Machine Learning is a subfield of Artificial Intelligence, which blends techniques and principles from computer science, applied statistics and software engineering. Machine Learning enables computers to make accurate predictions by detecting complex patterns in data. It generates code itself, which enables those patterns to be recognised in new data.
People often use the terms Machine Learning and A.I. interchangeably but a better way to describe the technology is that Machine Learning is a subset of A.I. while Deep Learning is, in turn, a subset of Machine Learning. The line between Machine Learning and Deep Learning is quite blurred: it is a matter of complexity in the type of toolset that is being used.
At the heart of this, we are talking about machines that learn and improve over time as they are exposed to new data.
Subsets of Machine Learning
Predictive analytics, natural language processing, speech to text, text to speech, expert systems are subsets of Machine Learning. At the same time, Machine Learning can help to plan and optimise strategies, powering robotics and computer vision technologies. All these functions apply to the definition of Machine Learning, which is about using data to recognise patterns, learning as it is exposed to new data.
We can break Machine Learning down into three areas: supervised (task driven classification), unsupervised (data driven clustering), and reinforcement learning (algorithm learns to react to an environment).
Supervised learning is very much a task driven function: that is, you start with some data and you start with a task. “I want you to predict this, I want you to classify that.”
Unsupervised Machine Learning is data driven, you start with a piece of data, you give it to the model and you say I want you to group things as you see fit, identify clusters. That could be very useful say in understanding a target business market better. For example: ‘here are the people under 25, all the people living in Swindon’ and you can use a clustering system to identify groupings you might not have thought of previously.
Lastly, we have reinforcement learning, which underpins the driverless car scenario that the media have so much fun talking about. This subset of Machine Learning is also the tool that famously won the game of Go recently against the Number 2 player in the world. This machine relies on trial and error, finding a way and being told each time if that is right or wrong.
Supervised Learning – Is it a Cat or a Dog?
For the purpose of this article, I am going to focus on supervised learning, in other words, ways of predicting something using data as opposed to classification.
An example of supervised Machine Learning classification is the cats and dogs scenario. We can train a model to tell us if a machine is looking at a picture of a dog or cat. We feed the machine lots of pictures of dogs and cats and convert those pictures into mathematical values.
The next step is that after having shown the machine lots of pictures of dogs and cat when you show it a new picture it should be able to tell if it is a cat or a dog. It will get better at recognising cats and dogs as you feed it more pictures because they have unique features in common.
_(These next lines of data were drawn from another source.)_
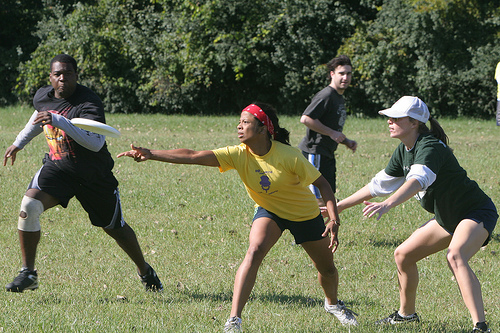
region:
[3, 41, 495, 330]
they are in a park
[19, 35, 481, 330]
they are playing Ultimate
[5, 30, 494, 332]
they are playing Ultimate Frisbee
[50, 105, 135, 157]
the flying disc is white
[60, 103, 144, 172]
this is a white frisbee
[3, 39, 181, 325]
he is running on the grass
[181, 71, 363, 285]
she is wearing a yellow tee shirt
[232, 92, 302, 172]
she has a red bandana in her hair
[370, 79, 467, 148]
she is wearing a white baseball cap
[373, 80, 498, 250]
she is wearing a green tee shirt over a white sweater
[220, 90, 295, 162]
the head of a woman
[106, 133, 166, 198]
the hand of a woman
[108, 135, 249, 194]
the arm of a woman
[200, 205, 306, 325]
the leg of a woman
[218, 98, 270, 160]
the eyes of a woman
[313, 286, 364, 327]
the foot of a woman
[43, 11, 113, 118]
the head of a man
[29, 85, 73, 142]
the hand of a man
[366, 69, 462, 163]
a woman wearing a hat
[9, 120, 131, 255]
a man wearing shorts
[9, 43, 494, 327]
four people standing in a field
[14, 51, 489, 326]
four people playing frisbee in a park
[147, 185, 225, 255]
green grass of the field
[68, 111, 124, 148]
a white frisbee in midair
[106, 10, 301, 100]
trees growing on the edge of the field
How would that apply in an insurance context? Well imagine you have two insurance claims: Claim A and Claim B. How can you tell which of those claims is genuine and which is fraudulent? The answer is to feed the machine lots of claims we know to be genuine and lots of claims we know to be fraudulent. We train the system to recognise those so that when the machine is presented with a new claim they can work out if it is a fraudulent claim.
Why Machine Learning Now?
Machine Learning algorithms can be traced back to the 1950s. Until now it has not been possible to apply the algorithms in a useful way but the extra capacity and falling cost of computer processing power are revolutionising society’s ability to crunch data.
In particular, the power of cloud computing means that business doesn't need to scale up their IT infrastructure internally as they can go out to Amazon and other similar entities to rent that space when they need it. This is changing the face of Machine Learning massively.
The second point about the new abundance of data is also crucial. Never before have we seen so much data and the increasingly enormous volumes of real-time and continuous data emerging from sensors and telematics of all kinds, including commercial and engineering platforms everywhere. The online libraries of Machine Learning tools are the algorithms that power these models, which are all open source and freely available.
The data on the Internet is estimated to be about 5 million TB and of that Google amazingly has indexed only 200 TB or 0.004 percent of that total amount. Just think about existing data: we are using almost none of that existing information to inform the current state of the world around us. Indeed, within organisations like an insurer, a similar percentage of data is not utilised, certainly not from an analytics perspective.
A Change is Gonna Come
What is changing is the sum of human knowledge. It is said that back in 1900 the sum of human knowledge doubled every Century. From 1945 it doubled every 25 years. Now it is doubling every 13 months and IBM estimates that with the IoT, very soon human knowledge is set to double every 12 hours.
A good quote to end on, however, comes from The Economist: “For industries that embrace Machine Learning the future will depend on how well they marry its predictive power with old fashioned human wisdom.” Machine Learning technology is powerful but is reliant on human inputs and values, which are no less powerful. The benefits of Machine Learning can be no panacea for a badly run business.